* _IHRE AUFGABE_
Welche drei Worte sagte Anna laut Kollek im Interview über den Film »Sue«, nachdem er ihr die ungefähr 45 Seiten gezeigt hatte?

* _AUSZUG ZUM LESEN_
Der Film ist eine Fiktion, aber wir haben versucht, eine Realität zu erschaffen, weder gegen noch für Hollywood.

Der Film würde mit einem Happy End nicht funktionieren.

Kollek: Richtig. Als wir den Film damals gemacht haben …

Thomson: … dachten die Leute, wir seien verrückt.

Kollek: Ja. Die Erinnerung spielt einem Streiche. Denn ich erinnere mich an »Sue« als eine sehr glückliche Erfahrung, was der Film auf eine bestimmte Art ja nicht war. Der Film war fertig, wenn er auch mit geringen Mitteln gedreht wurde. Aber alle waren sehr engagiert dabei, und es funktionierte. Die Leute nahmen den Film sehr gut auf, und sie verstanden, was wir zu erzählen versuchten.

Und sie schätzten den Film weit mehr, als wir erwartet hatten. Auf eine bestimmte Art, wenn ich nun zurückblicke, erinnere ich mich nicht mal an die Schwierigkeiten. Natürlich gab es die, aber in meiner Erinnerung ist es so: Ich traf Anna, ich zeigte ihr die ungefähr 45 Seiten. Sie sagte: »Let’s do it.« Ich erinnere mich an diese drei Worte. Ich trieb etwas Geld auf, sie trieb etwas Geld auf. Schließlich hatten wir dann irgendwann ein bisschen mehr Geld zusammen. Und dann drehten wir. Es war natürlich nicht genau so, aber es war irgendwie so.

Wie kommt es zu dieser sehr eigenen Handschrift, die Ihre Filme tragen?

Thomson: Wir waren sehr überzeugt von dem, was wir machen wollten. Und wir stimmten in sehr vielem überein, obwohl wir beide einander gar nicht so gut kannten.

Amos war sehr sicher, als er Regie führte. Das ist schwer zu machen. Es hätte ja auch zu sentimental werden können, und wenn eine Szene auch nur ein wenig zu sehr in diese Richtung ging, wusste er immer genau, wie er sie zu arrangieren hatte. Obwohl es auch Probleme bei der Arbeit gab, war er sich ganz und gar sicher, wie es im einzelnen zu sein hatte. Zieht man in Betracht, dass wir uns kaum kannten, war es dann ziemlich erstaunlich, dass er dem Film genau die richtige Stimmung gab.

Herr Kollek, halten Sie sich für einen politischen Künstler?

Kollek: Nein. Zwar habe ich einmal einen Film gemacht, der mit den politischen Konflikten in Israel zu tun hatte. Und ich bin sehr an Politik interessiert, aber was mich als Künstler interessiert, sind Menschen und ihre Beziehungen zueinander. Es gibt nicht so etwas wie eine politische Botschaft. Die Filme haben immer mit Gefühlen zu tun.

Ich finde es vergleichsweise schwer, etwas über Politik zu sagen.

* _EINTRÄGE DER AUFLISTUNG_
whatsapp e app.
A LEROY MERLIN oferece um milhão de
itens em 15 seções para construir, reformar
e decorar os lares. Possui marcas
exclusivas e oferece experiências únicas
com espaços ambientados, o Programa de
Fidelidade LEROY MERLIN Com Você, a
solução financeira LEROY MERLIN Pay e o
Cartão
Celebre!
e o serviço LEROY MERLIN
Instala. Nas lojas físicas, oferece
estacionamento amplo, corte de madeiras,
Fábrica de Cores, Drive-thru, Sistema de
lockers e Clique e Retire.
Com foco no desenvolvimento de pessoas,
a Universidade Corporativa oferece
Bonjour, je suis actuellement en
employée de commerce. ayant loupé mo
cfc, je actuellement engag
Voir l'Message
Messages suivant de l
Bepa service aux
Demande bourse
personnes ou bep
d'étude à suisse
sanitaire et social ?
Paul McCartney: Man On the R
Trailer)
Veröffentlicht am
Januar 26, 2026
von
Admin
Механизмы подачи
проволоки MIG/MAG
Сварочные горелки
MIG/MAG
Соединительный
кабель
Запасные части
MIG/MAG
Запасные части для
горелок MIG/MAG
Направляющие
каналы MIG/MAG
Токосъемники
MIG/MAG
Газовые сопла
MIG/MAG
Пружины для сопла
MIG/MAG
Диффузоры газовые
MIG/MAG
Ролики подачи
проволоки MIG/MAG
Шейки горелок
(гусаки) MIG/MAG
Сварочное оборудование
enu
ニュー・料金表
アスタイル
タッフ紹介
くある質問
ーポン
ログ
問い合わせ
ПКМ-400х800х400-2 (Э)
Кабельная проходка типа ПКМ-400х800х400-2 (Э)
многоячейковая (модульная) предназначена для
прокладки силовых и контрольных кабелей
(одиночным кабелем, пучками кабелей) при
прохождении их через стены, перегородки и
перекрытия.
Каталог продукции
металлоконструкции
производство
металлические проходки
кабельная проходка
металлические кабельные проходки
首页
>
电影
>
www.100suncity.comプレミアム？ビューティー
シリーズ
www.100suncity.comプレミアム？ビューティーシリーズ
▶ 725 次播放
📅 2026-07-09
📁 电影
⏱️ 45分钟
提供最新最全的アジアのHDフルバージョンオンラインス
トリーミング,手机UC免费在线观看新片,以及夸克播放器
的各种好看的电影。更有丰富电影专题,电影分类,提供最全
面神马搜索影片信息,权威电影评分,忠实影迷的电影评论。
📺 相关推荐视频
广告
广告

* _ERGEBNIS DIESER ÜBUNG_
Sie sagte: »Let’s do it.«